Enfin, le Conseil d’État prend en compte, dans la mise en balance des différents intérêts en présence, l’intérêt public qui s’attache à la protection des mineurs contre l’exposition à des contenus à caractère pornographique et juge que le dispositif est susceptible de contribuer à atteindre cet objectif. 

Constatant l’absence d’urgence, le Conseil d’État rejette la demande de suspension l’arrêté du 26 février 2025 sans avoir à se prononcer ni sur sa légalité, ni sur la question prioritaire de constitutionnalité soulevée à l’encontre de la loi par la société requérante. 

Lire la décision n°505472

 

Pour aller plus  loin...

 

…sur les conditions de suspension d’une décision administrative en référé

Selon l’article L. 521-1 du code de justice administrative, le juge des référés peut ordonner la suspension d’une décision d’une administration, en attendant d’examiner la demande « au fond », après instruction approfondie. Le juge peut suspendre une mesure si deux conditions sont réunies : une situation d’urgence et un doute sérieux sur la légalité de la décision. Lorsque le juge des référés constate que l’une de ces deux conditions n’est pas remplie, il rejette la demande sans se prononcer sur l’autre.
La condition d’urgence est considérée comme remplie lorsque la décision administrative contestée porte préjudice de manière suffisamment grave et immédiate à un intérêt public, à la situation du requérant ou aux intérêts qu’il entend défendre. Pour cela, le juge des référés met en balance les différents intérêts public et privés en présence. Une question prioritaire de constitutionnalité peut être soulevée à l’appui d’une demande en référé mais l’absence d’urgence peut dispenser le juge de se prononcer sur cette question.

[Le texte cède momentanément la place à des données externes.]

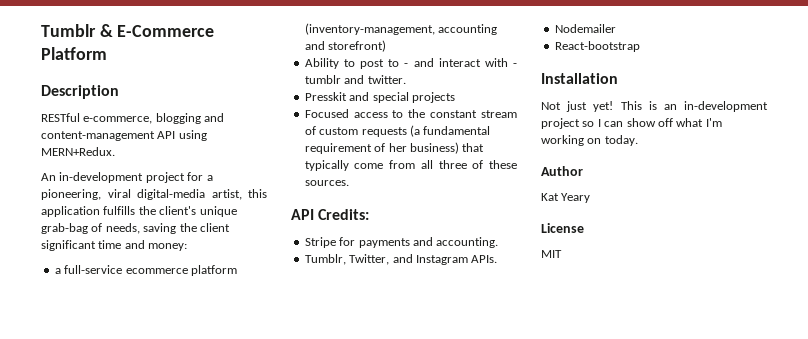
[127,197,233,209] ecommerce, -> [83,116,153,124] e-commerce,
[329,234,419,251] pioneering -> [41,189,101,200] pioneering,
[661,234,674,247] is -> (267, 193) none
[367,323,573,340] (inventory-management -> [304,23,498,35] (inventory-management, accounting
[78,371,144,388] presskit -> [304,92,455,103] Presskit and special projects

…sur le cadre juridique du litige

La loi du 21 mai 2024, dite loi « SREN » visant à sécuriser et à réguler l’espace numérique a refondu le cadre juridique en matière de protection des mineurs contre l’accès aux contenus pornographiques en ligne. Les éditeurs de services de communication au public en ligne et les fournisseurs de services de plateforme de partage de vidéos, doivent désormais mettre en place des systèmes de vérification de l’âge des utilisateurs conformes à un référentiel établi par l’Arcom après avis de la CNIL. L’Arcom peut mettre les prestataires concernés en demeure de se conformer à ce référentiel et, à défaut, prononcer à leur encontre des sanctions pécuniaires.

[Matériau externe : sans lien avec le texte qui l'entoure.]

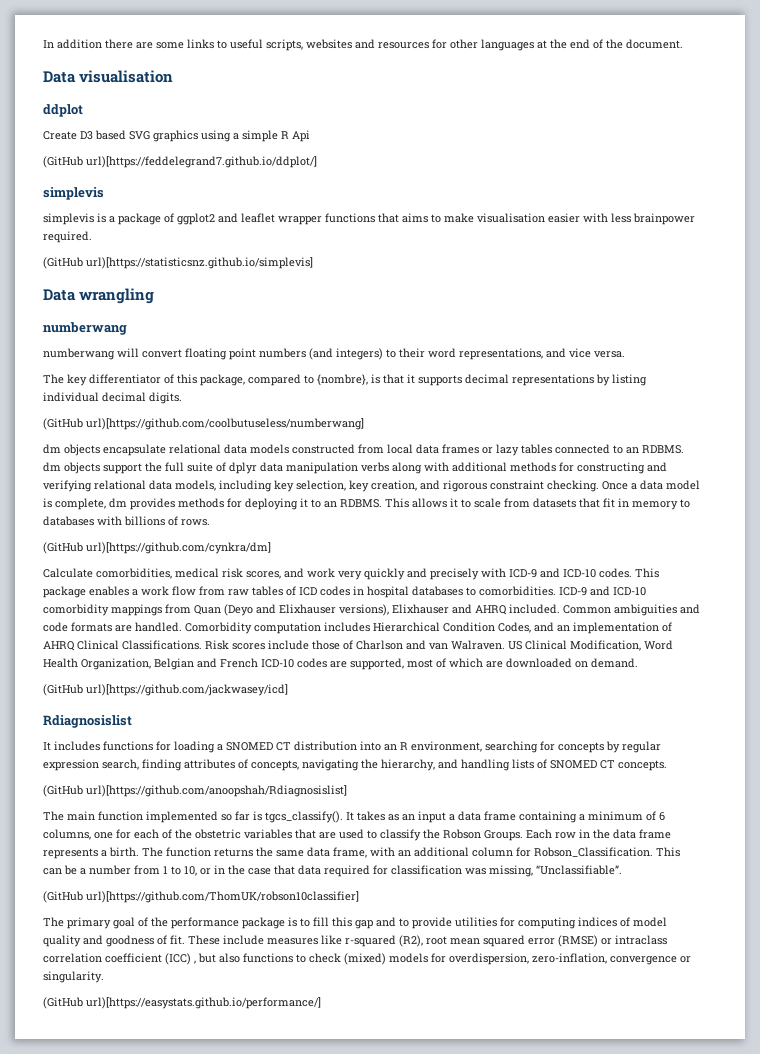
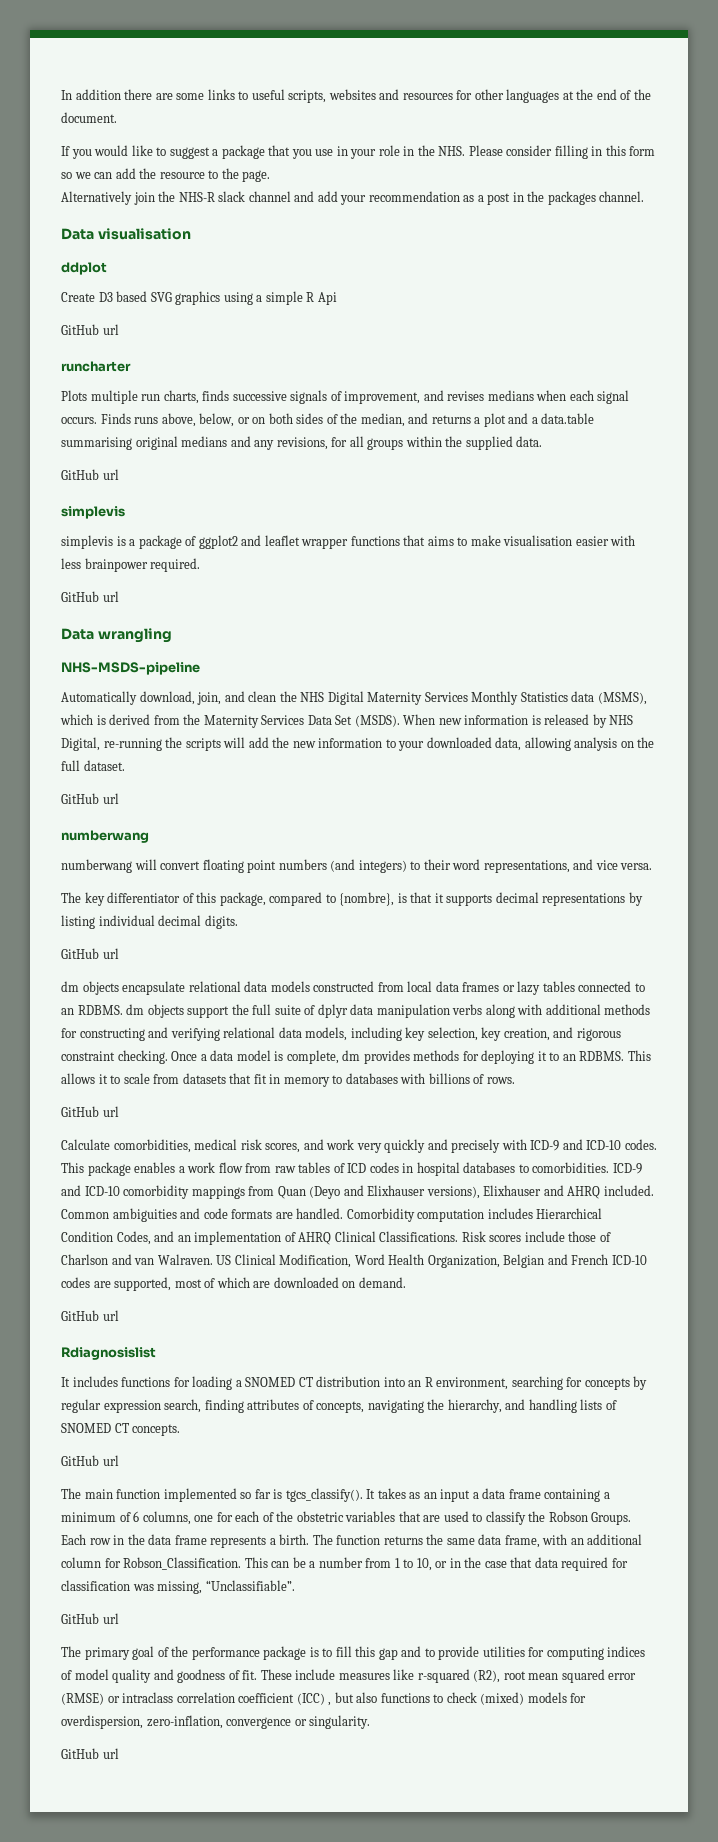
(683, 44) none -> [61,145,656,159] [61,168,271,182] [61,191,645,205] // If you would like to suggest a package that you use in your role in the NHS. Please consider filling in this form so we can add the resource to the page. // Alternatively join the NHS-R slack channel and add your recommendation as a post in the packages channel.
[43,156,317,168] (GitHub url)[https://feddelegrand7.github.io/ddplot/] -> [61,324,119,335] [61,361,131,372] [61,390,630,404] [61,413,595,427] [61,436,543,450] [61,469,119,480] GitHub url // runcharter // Plots multiple run charts, finds successive signals of improvement, and revises medians when each signal occurs. Finds runs above, below, or on both sides of the median, and returns a plot and a data.table summarising original medians and any revisions, for all groups within the supplied data. // GitHub url
[43,257,313,269] (GitHub url)[https://statisticsnz.github.io/simplevis] -> [61,591,119,602] GitHub url
(155, 296) none -> [61,662,200,675] [61,691,647,705] [60,714,634,728] [61,737,655,751] [61,760,125,771] [61,793,119,804] // NHS-MSDS-pipeline // Automatically download, join, and clean the NHS Digital Maternity Services Monthly Statistics data (MSMS), which is derived from the Maternity Services Data Set (MSDS). When new information is released by NHS Digital, re-running the scripts will add the new information to your downloaded data, allowing analysis on the full dataset. // GitHub url
[43,418,364,430] (GitHub url)[https://github.com/coolbutuseless/numberwang] -> [61,948,119,959] GitHub url
[43,542,271,554] (GitHub url)[https://github.com/cynkra/dm] -> [61,1106,119,1117] GitHub url
[43,684,288,696] (GitHub url)[https://github.com/jackwasey/icd] -> [61,1310,119,1321] GitHub url
[43,785,347,797] (GitHub url)[https://github.com/anoopshah/Rdiagnosislist] -> [61,1455,119,1466] GitHub url
[43,891,359,903] (GitHub url)[https://github.com/ThomUK/robson10classifier] -> [61,1613,119,1624] GitHub url
[43,997,321,1009] (GitHub url)[https://easystats.github.io/performance/] -> [61,1748,119,1759] GitHub url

La loi prévoit également que, lorsqu’il est constaté que les services concernés permettent aux mineurs d’avoir accès à des contenus pornographiques, en violation de l’article 227-24 du code pénal, l’Arcom peut mettre en demeure les fournisseurs de ces services de prendre toute mesure de nature à empêcher l’accès des mineurs à ces contenus et, à défaut, prononcer à leur encontre des sanctions pécuniaires. L’Arcom peut également demander notamment aux fournisseurs de services d’accès à internet d’empêcher l’accès à ces services.
Ces règles s’appliquent de plein droit aux prestataires établis en France ou en dehors de l’Union européenne. La loi prévoit également qu’elles peuvent être rendues applicables aux prestataires établis dans un autre État membre de l’Union européenne par arrêté conjoint des ministres de la culture et du numérique. C’est ce qu’a fait, pour un certain nombre de prestataires, l’arrêté du 26 février 2025.

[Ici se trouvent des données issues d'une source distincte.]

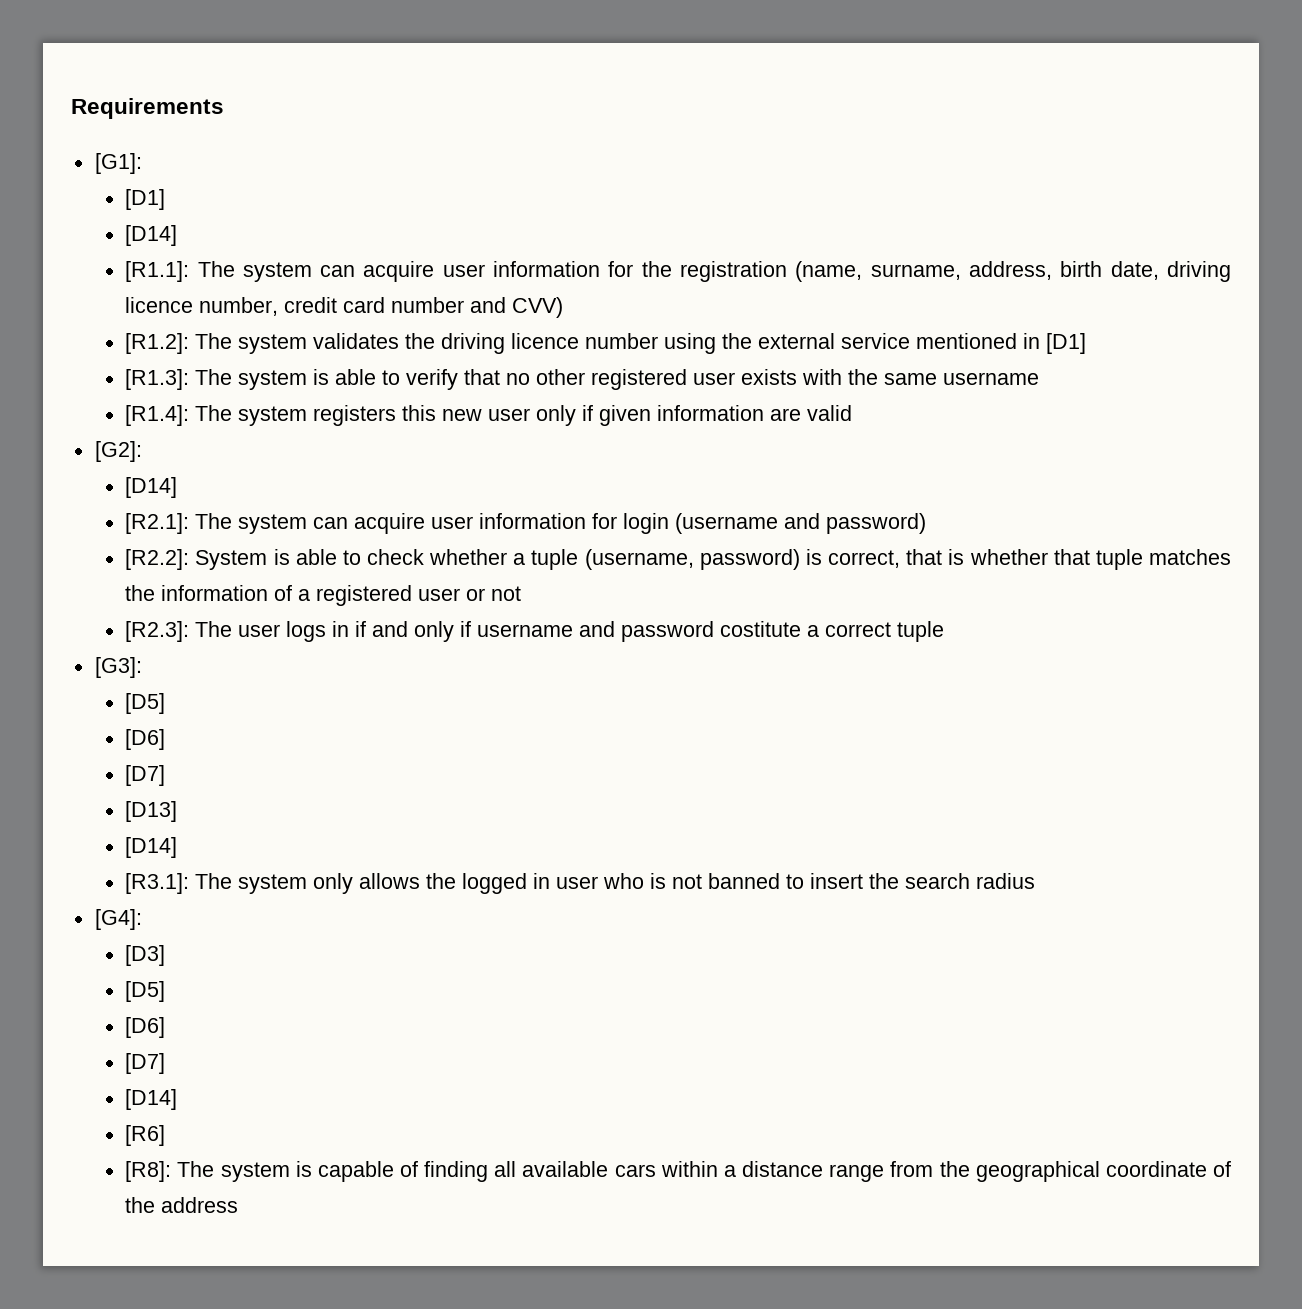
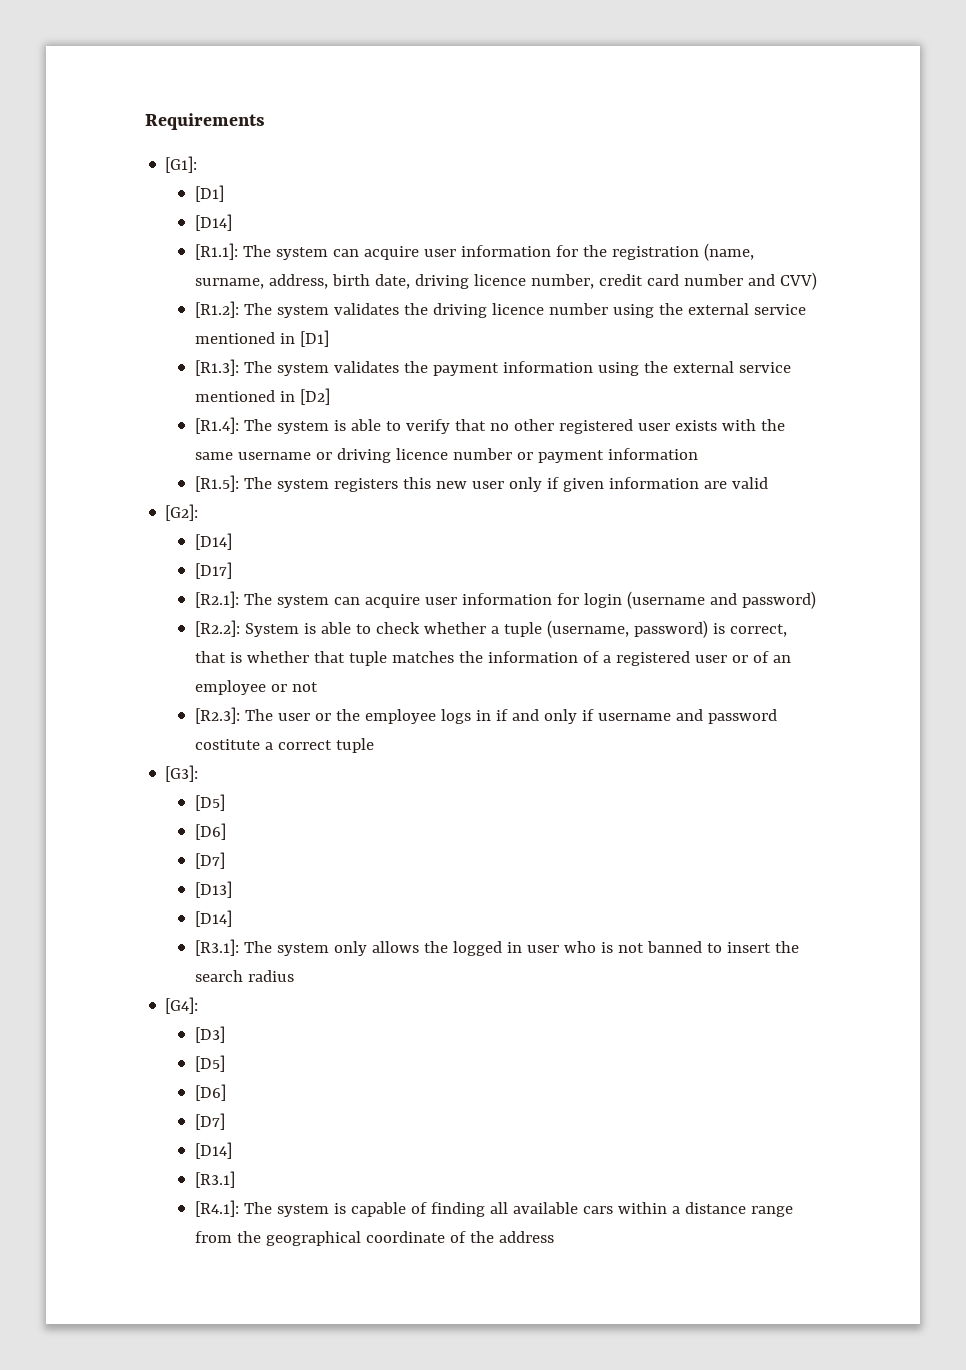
(308, 380) none -> [333,361,791,376] [194,388,330,405] [194,417,329,434] validates the payment information using the external service mentioned in [D2] // [R1.4]: The system
[125,405,190,426] // [R1.4]: -> [315,448,698,463] [194,475,239,492] or driving licence number or payment information // [R1.5]:
(178, 487) none -> [194,562,232,579] // [D17]
(486, 594) none -> [752,651,791,663] [194,680,287,695] of an employee or
(281, 630) none -> [314,709,436,724] or the employee
[125,1125,166,1146] [125,1161,172,1182] [R6] // [R8]: -> [194,1171,235,1188] [194,1200,239,1217] [R3.1] // [R4.1]:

… sur les autres contentieux en cours sur ce sujet 

Dans un recours portant sur le dispositif antérieure à la loi « SREN » de 2024, en matière d’accès des mineurs aux sites pornographiques (loi du 30 juillet 2020), le Conseil d’Etat a renvoyé le 6 mars 2024 à la Cour de justice de l’Union européenne une question préjudicielle sur la possibilité d’appliquer ce dispositif à des sociétés établies dans d’autres Etats membres de l’Union européenne. 

Le Conseil d’Etat est également saisi de recours au fond contre notamment le référentiel technique sur la vérification de l’âge adopté par l’Arcom dans le cadre de la mise en œuvre de la loi du 21 mai 2024.

Le tribunal administratif de Paris est également saisi de recours au fond dirigés contre l’arrêté ministériel du 26 février 2025 qui était contesté dans le recours jugé ce jour par le Conseil d’Etat.